## BEGIN LISTED RECORDS

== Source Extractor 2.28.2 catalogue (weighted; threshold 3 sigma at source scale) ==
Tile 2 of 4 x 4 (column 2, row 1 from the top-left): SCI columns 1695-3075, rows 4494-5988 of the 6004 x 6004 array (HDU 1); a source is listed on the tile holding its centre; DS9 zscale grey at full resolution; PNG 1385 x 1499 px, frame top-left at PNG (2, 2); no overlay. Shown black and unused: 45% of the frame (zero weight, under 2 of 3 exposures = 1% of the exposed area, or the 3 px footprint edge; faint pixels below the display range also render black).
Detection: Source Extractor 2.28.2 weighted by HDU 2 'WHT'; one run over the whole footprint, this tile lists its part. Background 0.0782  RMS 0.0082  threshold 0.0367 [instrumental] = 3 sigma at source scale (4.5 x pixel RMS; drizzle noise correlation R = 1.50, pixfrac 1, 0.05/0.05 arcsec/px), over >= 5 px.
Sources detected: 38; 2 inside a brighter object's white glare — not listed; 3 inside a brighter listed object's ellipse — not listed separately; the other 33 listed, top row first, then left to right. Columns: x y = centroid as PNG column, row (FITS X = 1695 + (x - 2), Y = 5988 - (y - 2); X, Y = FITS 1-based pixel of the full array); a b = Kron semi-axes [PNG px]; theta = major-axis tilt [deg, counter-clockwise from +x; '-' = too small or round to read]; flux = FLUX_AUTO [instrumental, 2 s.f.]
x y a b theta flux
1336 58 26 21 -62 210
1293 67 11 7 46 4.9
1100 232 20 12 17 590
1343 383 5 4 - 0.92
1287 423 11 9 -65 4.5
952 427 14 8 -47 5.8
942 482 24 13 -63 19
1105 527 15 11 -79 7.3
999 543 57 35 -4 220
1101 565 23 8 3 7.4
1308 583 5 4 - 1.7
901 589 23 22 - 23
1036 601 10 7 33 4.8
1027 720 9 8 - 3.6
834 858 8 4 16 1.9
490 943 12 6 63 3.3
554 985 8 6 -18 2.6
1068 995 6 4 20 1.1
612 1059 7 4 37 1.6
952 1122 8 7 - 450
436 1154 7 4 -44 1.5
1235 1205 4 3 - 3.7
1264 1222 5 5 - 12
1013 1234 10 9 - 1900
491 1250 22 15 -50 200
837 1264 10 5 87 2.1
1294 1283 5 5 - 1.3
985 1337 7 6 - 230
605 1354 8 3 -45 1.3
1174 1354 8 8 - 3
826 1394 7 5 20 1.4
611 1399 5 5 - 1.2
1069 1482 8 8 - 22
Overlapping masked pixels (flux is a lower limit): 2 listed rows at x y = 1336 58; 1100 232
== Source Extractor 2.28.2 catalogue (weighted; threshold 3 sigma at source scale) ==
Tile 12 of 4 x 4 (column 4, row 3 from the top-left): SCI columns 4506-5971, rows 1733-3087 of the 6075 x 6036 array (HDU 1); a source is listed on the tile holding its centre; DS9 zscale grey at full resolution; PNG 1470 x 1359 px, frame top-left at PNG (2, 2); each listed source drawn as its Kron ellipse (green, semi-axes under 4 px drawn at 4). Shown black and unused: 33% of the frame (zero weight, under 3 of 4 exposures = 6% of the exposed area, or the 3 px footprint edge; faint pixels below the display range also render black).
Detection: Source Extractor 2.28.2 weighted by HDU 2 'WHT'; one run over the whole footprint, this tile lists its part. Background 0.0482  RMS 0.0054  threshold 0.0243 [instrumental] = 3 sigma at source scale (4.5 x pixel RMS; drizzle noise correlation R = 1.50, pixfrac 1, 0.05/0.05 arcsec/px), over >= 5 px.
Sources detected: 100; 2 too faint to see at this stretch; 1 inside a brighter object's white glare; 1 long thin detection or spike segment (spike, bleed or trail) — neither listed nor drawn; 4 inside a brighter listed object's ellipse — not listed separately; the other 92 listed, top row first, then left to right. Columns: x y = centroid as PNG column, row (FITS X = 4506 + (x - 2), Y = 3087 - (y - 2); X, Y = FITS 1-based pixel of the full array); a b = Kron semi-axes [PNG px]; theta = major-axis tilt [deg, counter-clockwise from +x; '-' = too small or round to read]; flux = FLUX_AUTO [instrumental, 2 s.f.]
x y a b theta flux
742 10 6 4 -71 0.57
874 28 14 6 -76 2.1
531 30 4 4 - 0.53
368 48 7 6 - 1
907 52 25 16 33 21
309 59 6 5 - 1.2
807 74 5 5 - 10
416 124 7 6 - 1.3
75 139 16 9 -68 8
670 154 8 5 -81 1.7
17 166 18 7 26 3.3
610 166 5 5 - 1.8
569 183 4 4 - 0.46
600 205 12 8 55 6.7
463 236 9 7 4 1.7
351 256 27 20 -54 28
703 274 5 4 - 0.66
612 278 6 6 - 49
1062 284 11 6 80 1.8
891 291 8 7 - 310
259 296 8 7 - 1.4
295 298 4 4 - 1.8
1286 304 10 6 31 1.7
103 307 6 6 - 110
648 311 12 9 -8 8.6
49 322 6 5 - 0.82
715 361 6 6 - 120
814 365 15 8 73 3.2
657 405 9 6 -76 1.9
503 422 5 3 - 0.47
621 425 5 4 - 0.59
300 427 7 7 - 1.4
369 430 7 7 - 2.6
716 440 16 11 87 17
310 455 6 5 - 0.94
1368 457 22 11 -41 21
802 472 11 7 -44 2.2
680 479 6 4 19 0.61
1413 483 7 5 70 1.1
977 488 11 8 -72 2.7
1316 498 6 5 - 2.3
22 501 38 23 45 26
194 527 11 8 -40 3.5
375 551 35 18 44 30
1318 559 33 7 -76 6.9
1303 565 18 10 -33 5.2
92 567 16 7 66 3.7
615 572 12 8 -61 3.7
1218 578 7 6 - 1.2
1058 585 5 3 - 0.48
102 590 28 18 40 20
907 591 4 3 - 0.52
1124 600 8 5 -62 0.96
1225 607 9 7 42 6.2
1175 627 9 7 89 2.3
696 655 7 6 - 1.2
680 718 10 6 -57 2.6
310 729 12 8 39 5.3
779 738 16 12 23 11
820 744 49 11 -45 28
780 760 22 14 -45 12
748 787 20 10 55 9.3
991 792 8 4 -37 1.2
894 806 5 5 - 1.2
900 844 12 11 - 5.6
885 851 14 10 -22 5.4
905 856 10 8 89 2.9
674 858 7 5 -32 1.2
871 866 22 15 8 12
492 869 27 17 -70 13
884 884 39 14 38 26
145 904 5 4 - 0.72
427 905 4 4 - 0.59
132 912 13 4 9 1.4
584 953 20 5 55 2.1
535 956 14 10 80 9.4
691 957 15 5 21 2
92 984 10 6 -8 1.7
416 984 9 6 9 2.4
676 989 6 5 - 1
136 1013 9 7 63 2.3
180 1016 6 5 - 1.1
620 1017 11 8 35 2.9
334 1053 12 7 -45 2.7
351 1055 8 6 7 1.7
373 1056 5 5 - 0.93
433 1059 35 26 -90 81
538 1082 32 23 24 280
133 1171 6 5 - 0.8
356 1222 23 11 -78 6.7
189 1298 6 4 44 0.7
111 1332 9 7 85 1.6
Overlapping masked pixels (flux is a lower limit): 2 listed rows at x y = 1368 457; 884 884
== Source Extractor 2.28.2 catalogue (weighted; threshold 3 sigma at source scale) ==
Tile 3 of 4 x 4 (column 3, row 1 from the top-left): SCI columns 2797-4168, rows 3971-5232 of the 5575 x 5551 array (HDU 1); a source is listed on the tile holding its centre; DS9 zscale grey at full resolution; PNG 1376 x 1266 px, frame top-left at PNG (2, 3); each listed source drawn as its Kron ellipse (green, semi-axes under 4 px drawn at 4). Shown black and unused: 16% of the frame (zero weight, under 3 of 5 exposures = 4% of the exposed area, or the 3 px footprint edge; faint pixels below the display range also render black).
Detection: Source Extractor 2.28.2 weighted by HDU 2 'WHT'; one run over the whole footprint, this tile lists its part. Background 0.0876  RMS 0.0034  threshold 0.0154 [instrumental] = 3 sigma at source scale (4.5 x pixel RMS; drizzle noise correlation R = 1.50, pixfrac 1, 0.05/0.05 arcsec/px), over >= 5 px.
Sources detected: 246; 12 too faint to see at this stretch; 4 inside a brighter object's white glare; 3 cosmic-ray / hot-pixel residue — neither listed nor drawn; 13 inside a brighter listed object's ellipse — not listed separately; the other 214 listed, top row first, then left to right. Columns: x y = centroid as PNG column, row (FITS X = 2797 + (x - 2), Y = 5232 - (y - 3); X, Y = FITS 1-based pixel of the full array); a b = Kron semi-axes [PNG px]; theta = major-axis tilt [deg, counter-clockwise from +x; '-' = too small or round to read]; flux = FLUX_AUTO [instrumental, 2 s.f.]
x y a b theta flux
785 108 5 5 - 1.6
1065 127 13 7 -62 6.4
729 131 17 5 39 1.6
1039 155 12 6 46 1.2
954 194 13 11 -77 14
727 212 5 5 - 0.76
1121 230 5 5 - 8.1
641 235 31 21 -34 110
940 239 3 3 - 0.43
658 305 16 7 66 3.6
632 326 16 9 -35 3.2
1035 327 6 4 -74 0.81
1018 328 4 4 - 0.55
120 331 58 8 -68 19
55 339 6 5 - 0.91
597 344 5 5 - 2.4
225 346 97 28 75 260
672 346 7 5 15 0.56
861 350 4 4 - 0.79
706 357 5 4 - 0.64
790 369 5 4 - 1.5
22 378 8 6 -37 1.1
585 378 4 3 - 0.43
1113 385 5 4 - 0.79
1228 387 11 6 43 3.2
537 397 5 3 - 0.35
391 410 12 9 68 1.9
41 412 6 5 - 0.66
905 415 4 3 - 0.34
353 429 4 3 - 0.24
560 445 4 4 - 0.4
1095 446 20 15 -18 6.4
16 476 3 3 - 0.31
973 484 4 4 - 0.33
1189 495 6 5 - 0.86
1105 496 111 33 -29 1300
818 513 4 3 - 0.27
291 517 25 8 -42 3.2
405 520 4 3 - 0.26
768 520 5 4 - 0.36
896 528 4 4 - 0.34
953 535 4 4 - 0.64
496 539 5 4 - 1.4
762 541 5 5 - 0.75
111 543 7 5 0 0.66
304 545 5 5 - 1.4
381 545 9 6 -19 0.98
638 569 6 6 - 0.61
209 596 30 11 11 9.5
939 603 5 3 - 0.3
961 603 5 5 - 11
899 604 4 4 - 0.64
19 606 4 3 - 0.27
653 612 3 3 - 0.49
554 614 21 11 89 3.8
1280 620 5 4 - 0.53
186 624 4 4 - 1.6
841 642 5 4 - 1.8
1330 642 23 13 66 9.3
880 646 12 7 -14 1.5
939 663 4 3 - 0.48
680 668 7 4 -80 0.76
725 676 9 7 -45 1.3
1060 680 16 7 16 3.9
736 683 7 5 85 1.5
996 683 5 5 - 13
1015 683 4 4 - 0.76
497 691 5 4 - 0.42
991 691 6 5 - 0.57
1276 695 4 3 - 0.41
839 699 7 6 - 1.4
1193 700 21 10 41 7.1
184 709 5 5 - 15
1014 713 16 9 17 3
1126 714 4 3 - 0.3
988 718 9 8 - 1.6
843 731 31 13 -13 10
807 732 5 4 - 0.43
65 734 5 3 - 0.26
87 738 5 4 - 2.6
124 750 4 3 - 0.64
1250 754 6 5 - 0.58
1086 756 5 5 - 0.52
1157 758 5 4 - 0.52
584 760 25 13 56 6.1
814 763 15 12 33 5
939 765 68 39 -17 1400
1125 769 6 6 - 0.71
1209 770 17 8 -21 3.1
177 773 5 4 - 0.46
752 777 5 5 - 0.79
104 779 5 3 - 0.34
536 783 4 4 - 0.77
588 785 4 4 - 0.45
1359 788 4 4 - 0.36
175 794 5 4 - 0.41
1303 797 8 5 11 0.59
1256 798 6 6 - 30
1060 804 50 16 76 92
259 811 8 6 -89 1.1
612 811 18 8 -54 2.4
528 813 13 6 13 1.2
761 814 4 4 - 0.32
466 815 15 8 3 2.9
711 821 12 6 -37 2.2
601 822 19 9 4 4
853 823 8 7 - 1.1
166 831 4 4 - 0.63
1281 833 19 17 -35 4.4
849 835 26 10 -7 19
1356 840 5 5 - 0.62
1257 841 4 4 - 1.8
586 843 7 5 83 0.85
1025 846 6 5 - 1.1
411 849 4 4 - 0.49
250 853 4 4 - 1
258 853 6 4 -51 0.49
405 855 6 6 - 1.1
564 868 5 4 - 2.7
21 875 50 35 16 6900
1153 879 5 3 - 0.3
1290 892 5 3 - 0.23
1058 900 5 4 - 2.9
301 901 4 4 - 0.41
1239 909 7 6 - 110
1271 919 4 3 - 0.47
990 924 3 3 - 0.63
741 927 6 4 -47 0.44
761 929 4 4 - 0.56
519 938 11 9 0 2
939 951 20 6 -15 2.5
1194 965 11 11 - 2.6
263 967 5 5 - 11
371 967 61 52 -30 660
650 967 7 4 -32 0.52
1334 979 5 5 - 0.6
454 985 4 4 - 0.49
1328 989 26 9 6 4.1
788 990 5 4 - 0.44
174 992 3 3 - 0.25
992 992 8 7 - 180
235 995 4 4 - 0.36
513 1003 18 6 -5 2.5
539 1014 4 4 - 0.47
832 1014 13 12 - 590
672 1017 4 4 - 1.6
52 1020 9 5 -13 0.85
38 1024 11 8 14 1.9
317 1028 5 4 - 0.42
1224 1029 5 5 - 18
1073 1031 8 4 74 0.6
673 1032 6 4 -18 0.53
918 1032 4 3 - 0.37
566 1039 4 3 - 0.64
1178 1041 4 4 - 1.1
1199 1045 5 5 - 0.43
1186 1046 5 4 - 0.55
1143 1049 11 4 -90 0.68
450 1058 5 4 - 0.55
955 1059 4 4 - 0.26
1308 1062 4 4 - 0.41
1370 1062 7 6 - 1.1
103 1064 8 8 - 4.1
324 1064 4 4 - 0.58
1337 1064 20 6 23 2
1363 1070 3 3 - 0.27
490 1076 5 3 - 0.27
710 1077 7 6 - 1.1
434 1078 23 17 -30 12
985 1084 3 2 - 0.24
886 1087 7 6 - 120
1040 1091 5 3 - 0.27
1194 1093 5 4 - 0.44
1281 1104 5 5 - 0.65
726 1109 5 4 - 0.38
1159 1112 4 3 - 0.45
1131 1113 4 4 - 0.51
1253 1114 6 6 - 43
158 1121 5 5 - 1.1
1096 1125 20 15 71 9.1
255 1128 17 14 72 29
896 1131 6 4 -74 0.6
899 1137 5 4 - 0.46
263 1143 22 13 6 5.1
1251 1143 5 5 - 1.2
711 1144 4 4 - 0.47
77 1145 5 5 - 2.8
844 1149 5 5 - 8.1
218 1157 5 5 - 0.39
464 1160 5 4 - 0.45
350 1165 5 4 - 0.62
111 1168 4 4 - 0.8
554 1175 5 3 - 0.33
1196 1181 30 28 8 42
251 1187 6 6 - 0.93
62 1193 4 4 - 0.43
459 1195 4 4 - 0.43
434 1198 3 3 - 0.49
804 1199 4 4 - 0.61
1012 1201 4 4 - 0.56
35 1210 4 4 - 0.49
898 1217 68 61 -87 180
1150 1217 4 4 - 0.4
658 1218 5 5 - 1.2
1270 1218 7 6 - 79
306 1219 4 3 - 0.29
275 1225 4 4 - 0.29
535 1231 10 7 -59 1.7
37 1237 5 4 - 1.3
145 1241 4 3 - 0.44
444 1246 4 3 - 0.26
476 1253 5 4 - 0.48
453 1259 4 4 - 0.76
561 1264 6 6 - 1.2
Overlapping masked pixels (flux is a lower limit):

## END LISTED RECORDS

--- WHAT THE TASK REQUIRES ---
Copy out the records word for word, from their first line through the line containing "1027 720 9 8 - 3.6", including both of those lines.

--- COMPLETE RESPONSE ---
== Source Extractor 2.28.2 catalogue (weighted; threshold 3 sigma at source scale) ==
Tile 2 of 4 x 4 (column 2, row 1 from the top-left): SCI columns 1695-3075, rows 4494-5988 of the 6004 x 6004 array (HDU 1); a source is listed on the tile holding its centre; DS9 zscale grey at full resolution; PNG 1385 x 1499 px, frame top-left at PNG (2, 2); no overlay. Shown black and unused: 45% of the frame (zero weight, under 2 of 3 exposures = 1% of the exposed area, or the 3 px footprint edge; faint pixels below the display range also render black).
Detection: Source Extractor 2.28.2 weighted by HDU 2 'WHT'; one run over the whole footprint, this tile lists its part. Background 0.0782  RMS 0.0082  threshold 0.0367 [instrumental] = 3 sigma at source scale (4.5 x pixel RMS; drizzle noise correlation R = 1.50, pixfrac 1, 0.05/0.05 arcsec/px), over >= 5 px.
Sources detected: 38; 2 inside a brighter object's white glare — not listed; 3 inside a brighter listed object's ellipse — not listed separately; the other 33 listed, top row first, then left to right. Columns: x y = centroid as PNG column, row (FITS X = 1695 + (x - 2), Y = 5988 - (y - 2); X, Y = FITS 1-based pixel of the full array); a b = Kron semi-axes [PNG px]; theta = major-axis tilt [deg, counter-clockwise from +x; '-' = too small or round to read]; flux = FLUX_AUTO [instrumental, 2 s.f.]
x y a b theta flux
1336 58 26 21 -62 210
1293 67 11 7 46 4.9
1100 232 20 12 17 590
1343 383 5 4 - 0.92
1287 423 11 9 -65 4.5
952 427 14 8 -47 5.8
942 482 24 13 -63 19
1105 527 15 11 -79 7.3
999 543 57 35 -4 220
1101 565 23 8 3 7.4
1308 583 5 4 - 1.7
901 589 23 22 - 23
1036 601 10 7 33 4.8
1027 720 9 8 - 3.6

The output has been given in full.